AMD makes third acquisition in eight days as feeding frenzy continues

AMD makes third acquisition in eight days as feeding frenzy continues

The team behind Untether AI is joining AMD. Mere days before this move became public, stealth startup Brium and Enosemi were also acquired by the chipmaker. This explosion of acquisitions seems to be mainly focused on AI inference, with AMD’s ambitions becoming clearer than ever.

Untether AI itself has not been bought out, but it will cease to exist. Apart from CEO Chris Walker, the team seems to have already made the switch last month as reported by CRN. A salient detail is that the venture capital arm of AMD’s competitor Intel was one of the financiers of this startup. Untether focused on both hardware and software, with inferencing as its spearhead.

Nvidia alternative on all fronts

The parties acquired by AMD differ considerably when you look at the details, but in a way that fits well together. For example, Brium built applications for AI inferencing, while Enosemi photonics focuses on the fastest possible communication between AI chips. Together with previous acquisitions such as the Finnish AI lab Silo AI, it is clear that AMD has started to build a substantial network and is acquiring the necessary expertise.

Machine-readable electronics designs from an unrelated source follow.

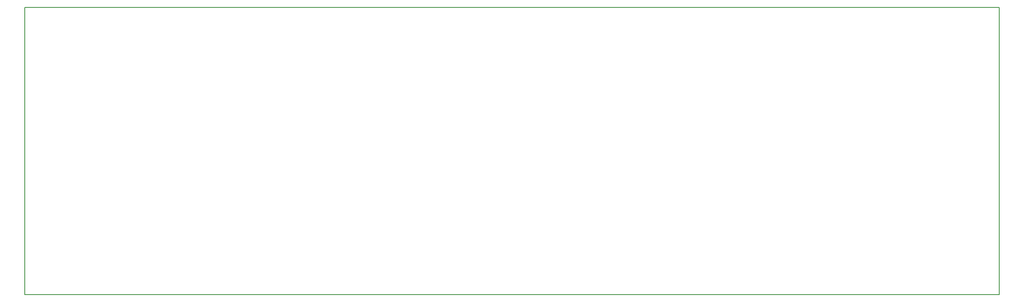
<source format=gbr>
G04 #@! TF.FileFunction,Profile,NP*
%FSLAX46Y46*%
G04 Gerber Fmt 4.6, Leading zero omitted, Abs format (unit mm)*
G04 Created by KiCad (PCBNEW 4.0.7) date Sunday 08 October 2017 21:21:43*
%MOMM*%
%LPD*%
G01*
G04 APERTURE LIST*
%ADD10C,0.100000*%
%ADD11C,0.150000*%
G04 APERTURE END LIST*
D10*
D11*
X20000000Y-40000000D02*
X220000000Y-40000000D01*
X20000000Y-99000000D02*
X20000000Y-40000000D01*
X220000000Y-99000000D02*
X20000000Y-99000000D01*
X220000000Y-40000000D02*
X220000000Y-99000000D01*
M02*

</source>
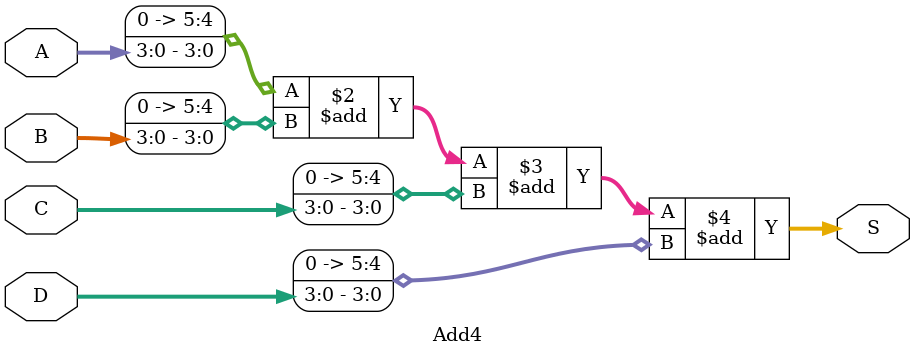
<source format=sv>

module Add4 #(parameter int n = 4) (
    input logic [n-1:0] A, B, C, D,
    output logic [n+1:0] S
);
    // Signals, Constants, Variables, Components
    always_comb begin
        S = {2'b00, A} + {2'b00, B} + {2'b00, C} + {2'b00, D};
        // Without the sign bit
    end
endmodule
</source>
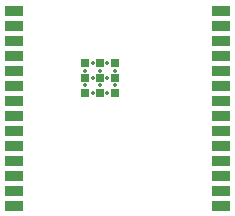
<source format=gbr>
%TF.GenerationSoftware,KiCad,Pcbnew,9.0.7*%
%TF.CreationDate,2026-02-08T14:18:17-05:00*%
%TF.ProjectId,esp32-c6-wroom,65737033-322d-4633-962d-77726f6f6d2e,rev?*%
%TF.SameCoordinates,Original*%
%TF.FileFunction,Copper,L1,Top*%
%TF.FilePolarity,Positive*%
%FSLAX46Y46*%
G04 Gerber Fmt 4.6, Leading zero omitted, Abs format (unit mm)*
G04 Created by KiCad (PCBNEW 9.0.7) date 2026-02-08 14:18:17*
%MOMM*%
%LPD*%
G01*
G04 APERTURE LIST*
%TA.AperFunction,SMDPad,CuDef*%
%ADD10R,1.500000X0.900000*%
%TD*%
%TA.AperFunction,SMDPad,CuDef*%
%ADD11R,0.800000X0.800000*%
%TD*%
%TA.AperFunction,ComponentPad*%
%ADD12C,0.350000*%
%TD*%
G04 APERTURE END LIST*
D10*
%TO.P,U1,1,GND*%
%TO.N,GND*%
X142000000Y-93990000D03*
%TO.P,U1,2,3V3*%
%TO.N,unconnected-(U1-3V3-Pad2)*%
X142000000Y-95260000D03*
%TO.P,U1,3,EN*%
%TO.N,unconnected-(U1-EN-Pad3)*%
X142000000Y-96530000D03*
%TO.P,U1,4,IO4*%
%TO.N,unconnected-(U1-IO4-Pad4)*%
X142000000Y-97800000D03*
%TO.P,U1,5,IO5*%
%TO.N,unconnected-(U1-IO5-Pad5)*%
X142000000Y-99070000D03*
%TO.P,U1,6,IO6*%
%TO.N,unconnected-(U1-IO6-Pad6)*%
X142000000Y-100340000D03*
%TO.P,U1,7,IO7*%
%TO.N,unconnected-(U1-IO7-Pad7)*%
X142000000Y-101610000D03*
%TO.P,U1,8,IO0*%
%TO.N,unconnected-(U1-IO0-Pad8)*%
X142000000Y-102880000D03*
%TO.P,U1,9,IO1*%
%TO.N,unconnected-(U1-IO1-Pad9)*%
X142000000Y-104150000D03*
%TO.P,U1,10,IO8*%
%TO.N,unconnected-(U1-IO8-Pad10)*%
X142000000Y-105420000D03*
%TO.P,U1,11,IO10*%
%TO.N,unconnected-(U1-IO10-Pad11)*%
X142000000Y-106690000D03*
%TO.P,U1,12,IO11*%
%TO.N,unconnected-(U1-IO11-Pad12)*%
X142000000Y-107960000D03*
%TO.P,U1,13,IO12*%
%TO.N,unconnected-(U1-IO12-Pad13)*%
X142000000Y-109230000D03*
%TO.P,U1,14,IO13*%
%TO.N,unconnected-(U1-IO13-Pad14)*%
X142000000Y-110500000D03*
%TO.P,U1,15,IO9*%
%TO.N,unconnected-(U1-IO9-Pad15)*%
X159500000Y-110500000D03*
%TO.P,U1,16,IO18*%
%TO.N,unconnected-(U1-IO18-Pad16)*%
X159500000Y-109230000D03*
%TO.P,U1,17,IO19*%
%TO.N,unconnected-(U1-IO19-Pad17)*%
X159500000Y-107960000D03*
%TO.P,U1,18,IO20*%
%TO.N,unconnected-(U1-IO20-Pad18)*%
X159500000Y-106690000D03*
%TO.P,U1,19,IO21*%
%TO.N,unconnected-(U1-IO21-Pad19)*%
X159500000Y-105420000D03*
%TO.P,U1,20,IO22*%
%TO.N,unconnected-(U1-IO22-Pad20)*%
X159500000Y-104150000D03*
%TO.P,U1,21,IO23*%
%TO.N,unconnected-(U1-IO23-Pad21)*%
X159500000Y-102880000D03*
%TO.P,U1,22,NC*%
%TO.N,unconnected-(U1-NC-Pad22)*%
X159500000Y-101610000D03*
%TO.P,U1,23,IO15*%
%TO.N,unconnected-(U1-IO15-Pad23)*%
X159500000Y-100340000D03*
%TO.P,U1,24,RXD0/GPIO17*%
%TO.N,unconnected-(U1-RXD0{slash}GPIO17-Pad24)*%
X159500000Y-99070000D03*
%TO.P,U1,25,TXD0/GPIO16*%
%TO.N,unconnected-(U1-TXD0{slash}GPIO16-Pad25)*%
X159500000Y-97800000D03*
%TO.P,U1,26,IO3*%
%TO.N,unconnected-(U1-IO3-Pad26)*%
X159500000Y-96530000D03*
%TO.P,U1,27,IO2*%
%TO.N,unconnected-(U1-IO2-Pad27)*%
X159500000Y-95260000D03*
%TO.P,U1,28,GND*%
%TO.N,GND*%
X159500000Y-93990000D03*
D11*
%TO.P,U1,29_5,GND*%
X149245000Y-99710000D03*
%TO.P,U1,29_1,GND*%
X147995000Y-98460000D03*
%TO.P,U1,29_2,GND*%
X149245000Y-98460000D03*
%TO.P,U1,29_3,GND*%
X150495000Y-98460000D03*
%TO.P,U1,29_4,GND*%
X147995000Y-99710000D03*
%TO.P,U1,29_6,GND*%
X150495000Y-99710000D03*
%TO.P,U1,29_7,GND*%
X147995000Y-100960000D03*
%TO.P,U1,29_8,GND*%
X149245000Y-100960000D03*
%TO.P,U1,29_9,GND*%
X150495000Y-100960000D03*
D12*
%TO.P,U1,30_1*%
%TO.N,N/C*%
X148620000Y-98460000D03*
%TO.P,U1,30_2*%
X149870000Y-98460000D03*
%TO.P,U1,30_3*%
X147995000Y-99085000D03*
%TO.P,U1,30_4*%
X149245000Y-99085000D03*
%TO.P,U1,30_5*%
X150495000Y-99085000D03*
%TO.P,U1,30_6*%
X148620000Y-99710000D03*
%TO.P,U1,30_7*%
X149870000Y-99710000D03*
%TO.P,U1,30_8*%
X147995000Y-100335000D03*
%TO.P,U1,30_9*%
X149245000Y-100335000D03*
%TO.P,U1,30_10*%
X150495000Y-100335000D03*
%TO.P,U1,30_11*%
X148620000Y-100960000D03*
%TO.P,U1,30_12*%
X149870000Y-100960000D03*
%TD*%
M02*

</source>
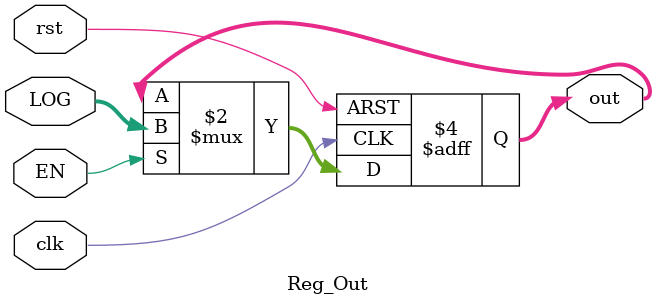
<source format=v>
`timescale 1ns / 1ps
module Reg_Out(input wire [1:0] LOG, //Variables obtenidas en el bloque combinacional
	input wire EN, //Habilitador del registro
	input wire rst, //Reset del registro
	input wire clk, 
	output reg [1:0] out //Salida desl sistema
    );

always @ (posedge clk or posedge rst)
begin
	if (rst) begin //Inicialización de la salida con el reset
		out <= 2'b0;
	end
	else if (EN) begin //Evalua si el habilitador da paso a la actualización de la salida
		out <= LOG;
	end
end

endmodule

</source>
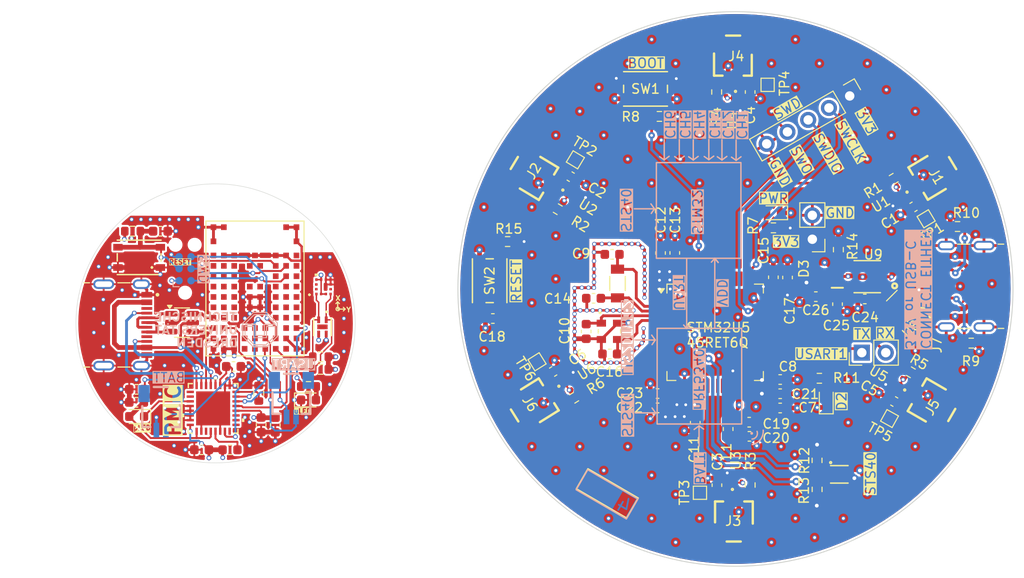
<source format=kicad_pcb>
(kicad_pcb
	(version 20240108)
	(generator "pcbnew")
	(generator_version "8.0")
	(general
		(thickness 1.6062)
		(legacy_teardrops no)
	)
	(paper "A4")
	(layers
		(0 "F.Cu" signal)
		(1 "In1.Cu" power)
		(2 "In2.Cu" power)
		(31 "B.Cu" signal)
		(32 "B.Adhes" user "B.Adhesive")
		(33 "F.Adhes" user "F.Adhesive")
		(34 "B.Paste" user)
		(35 "F.Paste" user)
		(36 "B.SilkS" user "B.Silkscreen")
		(37 "F.SilkS" user "F.Silkscreen")
		(38 "B.Mask" user)
		(39 "F.Mask" user)
		(40 "Dwgs.User" user "User.Drawings")
		(41 "Cmts.User" user "User.Comments")
		(44 "Edge.Cuts" user)
		(45 "Margin" user)
		(46 "B.CrtYd" user "B.Courtyard")
		(47 "F.CrtYd" user "F.Courtyard")
		(48 "B.Fab" user)
		(49 "F.Fab" user)
	)
	(setup
		(stackup
			(layer "F.SilkS"
				(type "Top Silk Screen")
			)
			(layer "F.Paste"
				(type "Top Solder Paste")
			)
			(layer "F.Mask"
				(type "Top Solder Mask")
				(thickness 0.01)
			)
			(layer "F.Cu"
				(type "copper")
				(thickness 0.035)
			)
			(layer "dielectric 1"
				(type "prepreg")
				(thickness 0.2104 locked)
				(material "7628")
				(epsilon_r 4.75)
				(loss_tangent 0)
			)
			(layer "In1.Cu"
				(type "copper")
				(thickness 0.0152)
			)
			(layer "dielectric 2"
				(type "core")
				(thickness 1.065 locked)
				(material "FR4")
				(epsilon_r 4.5)
				(loss_tangent 0.02)
			)
			(layer "In2.Cu"
				(type "copper")
				(thickness 0.0152)
			)
			(layer "dielectric 3"
				(type "prepreg")
				(thickness 0.2104 locked)
				(material "7628")
				(epsilon_r 4.75)
				(loss_tangent 0)
			)
			(layer "B.Cu"
				(type "copper")
				(thickness 0.035)
			)
			(layer "B.Mask"
				(type "Bottom Solder Mask")
				(thickness 0.01)
			)
			(layer "B.Paste"
				(type "Bottom Solder Paste")
			)
			(layer "B.SilkS"
				(type "Bottom Silk Screen")
			)
			(copper_finish "HAL lead-free")
			(dielectric_constraints yes)
		)
		(pad_to_mask_clearance 0)
		(allow_soldermask_bridges_in_footprints no)
		(pcbplotparams
			(layerselection 0x00010fc_ffffffff)
			(plot_on_all_layers_selection 0x0000000_00000000)
			(disableapertmacros no)
			(usegerberextensions yes)
			(usegerberattributes no)
			(usegerberadvancedattributes no)
			(creategerberjobfile no)
			(dashed_line_dash_ratio 12.000000)
			(dashed_line_gap_ratio 3.000000)
			(svgprecision 4)
			(plotframeref no)
			(viasonmask no)
			(mode 1)
			(useauxorigin no)
			(hpglpennumber 1)
			(hpglpenspeed 20)
			(hpglpendiameter 15.000000)
			(pdf_front_fp_property_popups yes)
			(pdf_back_fp_property_popups yes)
			(dxfpolygonmode yes)
			(dxfimperialunits yes)
			(dxfusepcbnewfont yes)
			(psnegative no)
			(psa4output no)
			(plotreference yes)
			(plotvalue no)
			(plotfptext yes)
			(plotinvisibletext no)
			(sketchpadsonfab no)
			(subtractmaskfromsilk yes)
			(outputformat 1)
			(mirror no)
			(drillshape 0)
			(scaleselection 1)
			(outputdirectory "Stencil_Gerber/")
		)
	)
	(net 0 "")
	(footprint "Capacitor_SMD:C_0603_1608Metric" (layer "F.Cu") (at 160.500547 107.737899))
	(footprint "Project_Work:X2SON4XP6XP6_NEX" (layer "F.Cu") (at 155.564999 76.748635 -90))
	(footprint "Resistor_SMD:R_0603_1608Metric" (layer "F.Cu") (at 138.663049 108.165208 32))
	(footprint "Inductor_SMD:L_0603_1608Metric" (layer "F.Cu") (at 102.19 113.685 180))
	(footprint "Resistor_SMD:R_0603_1608Metric" (layer "F.Cu") (at 110.51 106.97 180))
	(footprint "Capacitor_SMD:C_0603_1608Metric" (layer "F.Cu") (at 160.500547 109.247899))
	(footprint "Resistor_SMD:R_0603_1608Metric" (layer "F.Cu") (at 91.86 90.495))
	(footprint "Capacitor_SMD:C_0603_1608Metric" (layer "F.Cu") (at 99.18 113.675 180))
	(footprint "Capacitor_SMD:C_0603_1608Metric" (layer "F.Cu") (at 174.63102 87.912554 -149))
	(footprint "Resistor_SMD:R_0603_1608Metric" (layer "F.Cu") (at 179.300547 89.997899 180))
	(footprint "Project_Work:SM02B-SRSS-TB" (layer "F.Cu") (at 134.56975 108.682129 -58))
	(footprint "Resistor_SMD:R_0603_1608Metric" (layer "F.Cu") (at 164.41006 114.80321 -90))
	(footprint "Project_Work:XTAL_ABS07_ABR" (layer "F.Cu") (at 143.260547 96.043899 -90))
	(footprint "Resistor_SMD:R_0603_1608Metric" (layer "F.Cu") (at 164.655547 106.0979 180))
	(footprint "Project_Work:SM02B-SRSS-TB" (layer "F.Cu") (at 176.537082 84.591962 121))
	(footprint "Resistor_SMD:R_0603_1608Metric" (layer "F.Cu") (at 136.925728 88.161311 -31))
	(footprint "Project_Work:X2SON4XP6XP6_NEX" (layer "F.Cu") (at 138.29367 86.860311 -31))
	(footprint "Capacitor_SMD:C_0603_1608Metric" (layer "F.Cu") (at 151.500547 110.812899 -90))
	(footprint "Capacitor_SMD:C_0603_1608Metric" (layer "F.Cu") (at 102.56 104.845))
	(footprint "Package_QFP:LQFP-64_10x10mm_P0.5mm" (layer "F.Cu") (at 153.610547 101.217899))
	(footprint "Resistor_SMD:R_0603_1608Metric" (layer "F.Cu") (at 157.318894 117.4196 90))
	(footprint "TestPoint:TestPoint_Pad_1.0x1.0mm" (layer "F.Cu") (at 138.795728 82.921311 59))
	(footprint "Resistor_SMD:R_0603_1608Metric" (layer "F.Cu") (at 172.535078 84.928583 -149))
	(footprint "Capacitor_SMD:C_0603_1608Metric" (layer "F.Cu") (at 140.720547 97.611899 180))
	(footprint "Capacitor_SMD:C_0603_1608Metric" (layer "F.Cu") (at 142.440547 103.517899 180))
	(footprint "Capacitor_SMD:C_0603_1608Metric" (layer "F.Cu") (at 106.99 111.055 -90))
	(footprint "Project_Work:NPM1300" (layer "F.Cu") (at 100.399999 109.2907 90))
	(footprint "Capacitor_SMD:C_0603_1608Metric" (layer "F.Cu") (at 147.820547 92.807899 90))
	(footprint "TestPoint:TestPoint_Pad_1.0x1.0mm" (layer "F.Cu") (at 175.970696 89.17738 -149))
	(footprint "LED_SMD:LED_0603_1608Metric" (layer "F.Cu") (at 159.800547 88.537899 180))
	(footprint "Connector_PinHeader_2.54mm:PinHeader_1x02_P2.54mm_Vertical"
		(layer "F.Cu")
		(uuid "66d6c291-de2d-4c7f-ba36-f14a4d99da64")
		(at 163.910569 91.347897 180)
		(descr "Through hole straight pin header, 1x02, 2.54mm pitch, single row")
		(tags "Through hole pin header THT 1x02 2.54mm single row")
		(property "Reference" "J9"
			(at -1.099998 4.925012 0)
			(layer "F.SilkS")
			(hide yes)
			(uuid "9f3f2eaa-796c-49a4-ac42-2e99667f825a")
			(effects
				(font
					(size 1 1)
					(thickness 0.15)
				)
			)
		)
		(property "Value" "Conn_01x02_Pin"
			(at -0.000012 4.87002 0)
			(layer "F.Fab")
			(uuid "282251f2-d0ce-436d-9edd-b096f7152529")
			(effects
				(font
					(size 1 1)
					(thickness 0.15)
				)
			)
		)
		(property "Footprint" "Connector_PinHeader_2.54mm:PinHeader_1x02_P2.54mm_Vertical"
			(at 0 0 180)
			(unlocked yes)
			(layer "F.Fab")
			(hide yes)
			(uuid "812d793c-92eb-4aae-b0f5-020c3b6bce77")
			(effects
				(font
					(size 1.27 1.27)
					(thickness 0.15)
				)
			)
		)
		(property "Datasheet" ""
			(at 0 0 180)
			(unlocked yes)
			(layer "F.Fab")
			(hide yes)
			(uuid "61d8d248-d028-4c2d-aebb-4644dc5d5ebe")
			(effects
				(font
					(size 1.27 1.27)
					(thickness 0.15)
				)
			)
		)
		(property "Description" "Generic con
... [1491658 chars truncated]
</source>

The idea seems to be that this will ultimately be added to AMD’s existing initiatives. AMD Radeon Instinct GPUs are considered a powerful alternative to Nvidia’s chips, but they lack widespread support for CUDA, the API built by Nvidia to develop and run AI applications. AMD has ROCm, which, like Intel’s oneAPI, has essentially the same goal as CUDA. However, there is a lack of AMD or Intel GPUs in data centers to convince developers to switch.

Inferencing as an opportunity

However, the vast majority of AI workloads will not revolve around close interaction with CUDA or the underlying hardware. The goal of many AI startups is precisely to abstract this away. For organizations, the only thing that matters is whether an AI application can run within their own on-premises environment (or even on an “AI PC”) or outside it. In both arenas, there is a significant shortage of money/supply to make the daily operation of impressive AI profitable. Hyperscalers always need a mix of Nvidia, proprietary hardware, and other options, while organizations are gradually being provided with increasingly affordable AI options. Think of Intel’s “Project Battlematrix,” which connects multiple professional GPUs for local LLMs.

AMD is therefore engaged in a flurry of acquisitions. There are many sides to the AI world, with only enterprise AI training (reserved for a handful of companies) truly being Nvidia’s domain when it comes to the fastest, most supported hardware. There are gains to be made elsewhere, and AMD is building up its position in those areas.